Officers claim that people involved in “serious criminality” were in a struggle with Rastafarian elders to take control of the temple, four shabby Victorian townhouses in St Agnes Place, Kennington. Chief Superintendent Martin Bridger said he had “never seen that level of drug dealing” in his 30 years’ experience.
“We have had 600 people per day going to these premises on a regular basis believed to be for … buying drugs. Of the people that were stopped by police 80% had drugs with them.” Mr Bridger said that 200 people had been arrested in the eight weeks before yesterday’s operation, after which another 24 were taken into custody.
“I’ve never seen such activity or the sheer volume of people visiting these premises,” he said. “There were people inside these premises who were controlling these activities. There were 32 rooms and these were split according to what drugs you were selling. You went to one room, you got cannabis, you went to another room, you got crack. Some of these people were people of particular violence and there was intelligence that they had the protection of firearms.”
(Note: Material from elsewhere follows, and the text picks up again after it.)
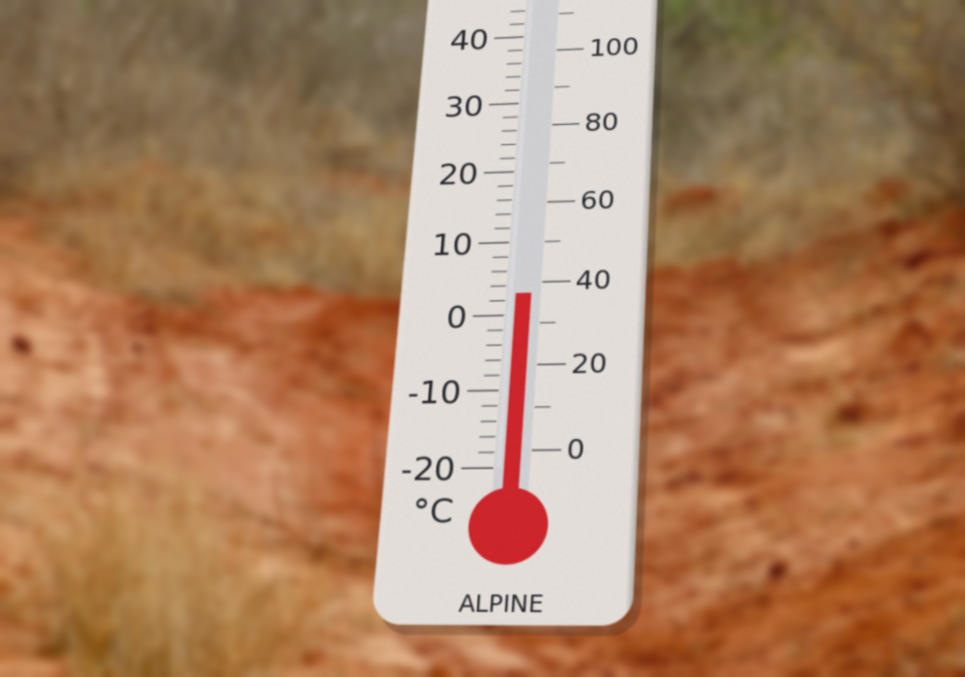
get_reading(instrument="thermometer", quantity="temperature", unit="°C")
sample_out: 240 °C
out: 3 °C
He added: “There were clearly worshippers who have been using it for genuine worship but we also have this criminal element who over the past few years had muscled their way in and begun to use it for criminal purposes. I want to know who was putting the drugs into these premises and where the profit has gone.”
Members of the Rasta community told the Guardian that people in their 60s and 70s and disabled people were among those in custody. The allegations of drug dealing and firearms offences have surprised and angered regular worshippers. Many congregated on parkland opposite the temple to voice disbelief and hostility over the police activity.
Derick Clarke, who has been visiting the temple for more than 20 years, said: “We don’t know anything about class A drugs or firearms. It’s a problem within the Kennington community. It’s not as if we’re harbouring criminals, we’re victims of it too. Rastafarianism is a religion on the fringe and that’s part of the problem. We don’t have a defence mechanism and this leaves us open to attack.”
Yesterday’s raid is the latest incident involving the temple. In 2005 Lambeth council got an eviction order to remove 150 people from 21 properties in St Agnes Place. In 2003 about 180 officers raided the temple, seizing 3kg of cannabis and making 37 arrests, and in 1999 a Jamaican man was shot dead as he hid behind the front door from gangsters. Mr Clarke claimed the four terraced houses were worth at least £1m each. He said: “The council has been after these houses for years. They’re looking for an excuse to close us down and move us on.”
Shango Baku, editor of Rastafari Speaks, said: “For us, marijuana is a sacred herb. We provide an alternative lifestyle and that is seen as a threat. Rastafari is about love and peace. Class A drugs and guns? That’s not the Rasta way.”
A spokesman for Scotland Yard said: “We do not know if this is Britain’s biggest drugs raid, but it is a significant operation. People have travelled from across the south-east to buy drugs from the premises raided. Customers are of all ages and ethnic groups.” The search is expected to last until tomorrow.